Después de la lucha tuvo tiempo de sobra para pensar, cuando se hundió en las profundidades de la torre y empezó una peregrinación de varios meses por las entrañas de la tierra.

Y cuanto más reflexionaba, más dificultades encontraba para aceptar la revelación de Himíe. Sí, sus ojos tenían pupilas dobles y sus heridas se curaban por arte de magia. Pero ¿cómo compaginar la historia de su concepción con lo que sabía de su nacimiento? Su madre, la segunda esposa del emperador Mihir Barok, había muerto días después de dar a luz. Había un médico y tres comadronas para testificarlo. Todos ellos le habían confirmado a Togul Barok que, incluso antes de cortarle el cordón umbilical, descubrieron que en cada uno de sus ojos había dos pupilas.

Por supuesto, era posible que le mintieran. Pero ¿de qué otra manera podrían haber ocurrido las cosas? ¿Se había quedado la diosa Himíe encinta de Mihir Barok? ¿Dónde había pasado su embarazo, en el Bardaliut? ¿Había llevado al bebé luego al palacio imperial para dar el cambiazo? Tanto disimulo y ocultación no parecían propios de una divinidad.

Empezó a obtener algunas respuestas mucho más tarde.

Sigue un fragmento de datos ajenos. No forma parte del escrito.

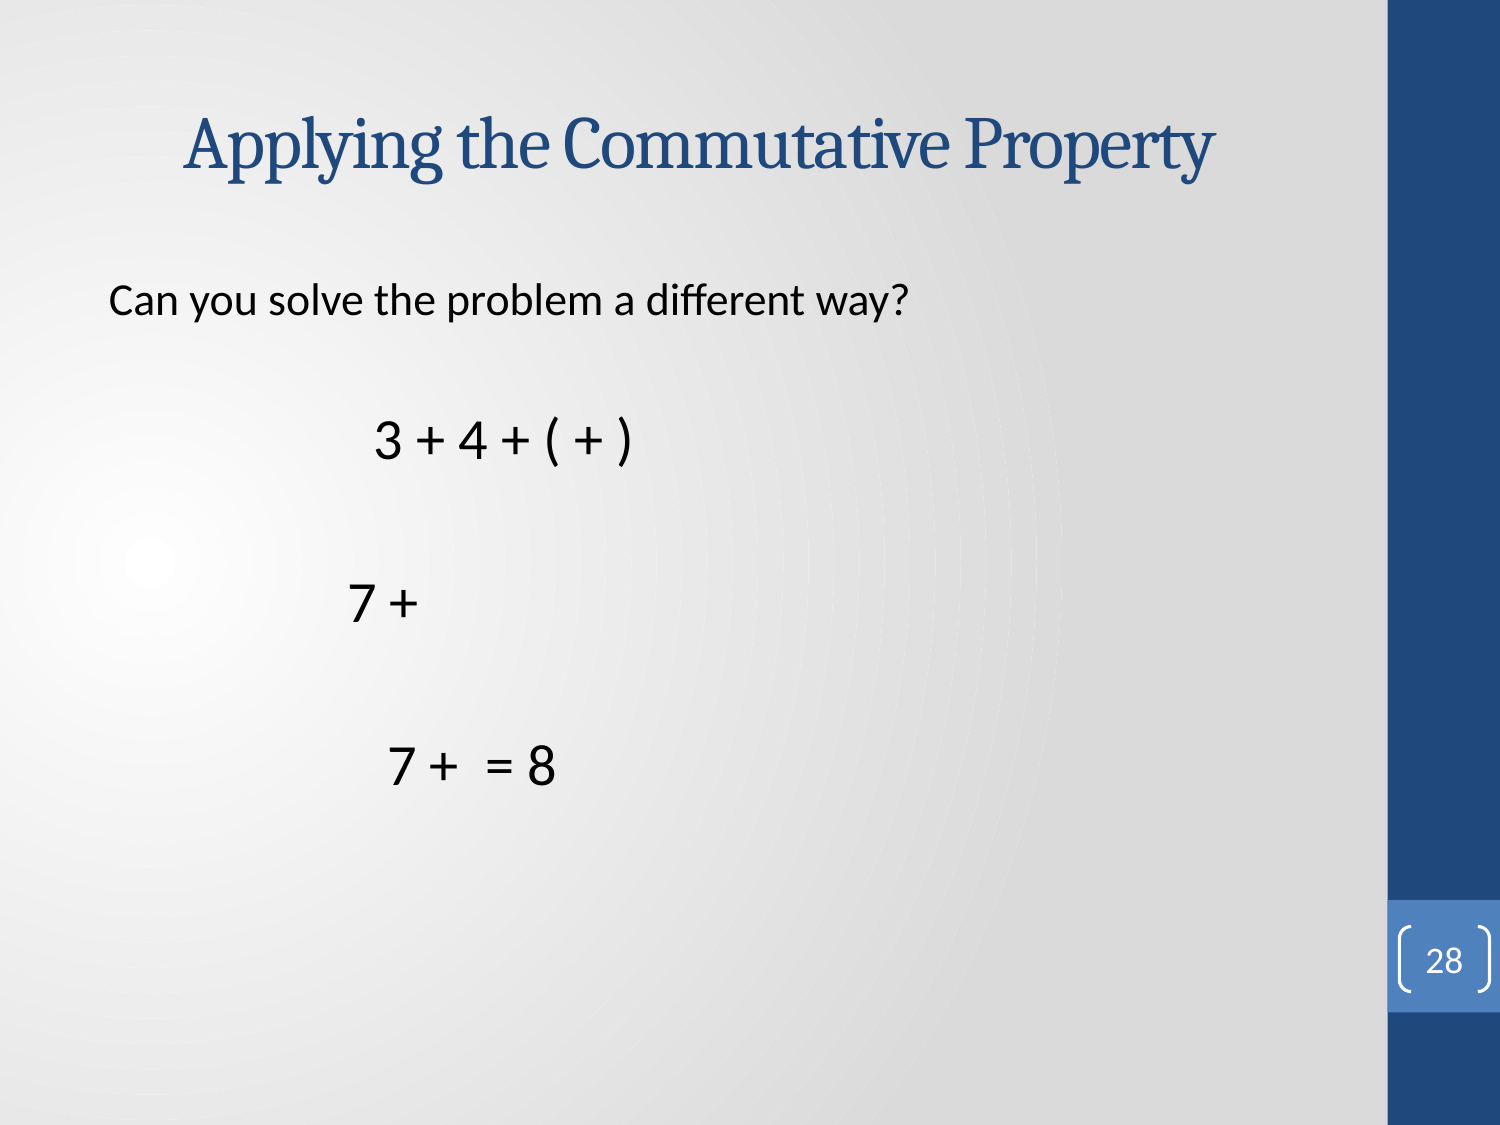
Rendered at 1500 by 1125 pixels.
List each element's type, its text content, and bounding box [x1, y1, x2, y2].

title Applying the Commutative Property [75, 45, 1325, 233]
slide_number 28 [1397, 924, 1492, 994]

Antes, conoció al extraño pueblo que se hacía llamar simplemente la Tribu. Su caída por el pozo interior de la torre de Arak había durado una eternidad, entre tinieblas en las que ni siquiera él alcanzaba a atisbar más que vagas sombras. Esperaba aplastarse contra el suelo en cualquier momento y se preguntaba si su poder de curación recién descubierto podría salvarlo cuando se convirtiera en una

pulpa de carne macerada y huesos rotos.

Por suerte, el fondo del pozo contenía un vasto lago subterráneo. Togul Barok se hundió en sus aguas gélidas como una bola de plomo, pero su cuerpo resistió el impacto y sus pulmones la larga ascensión hasta la superficie.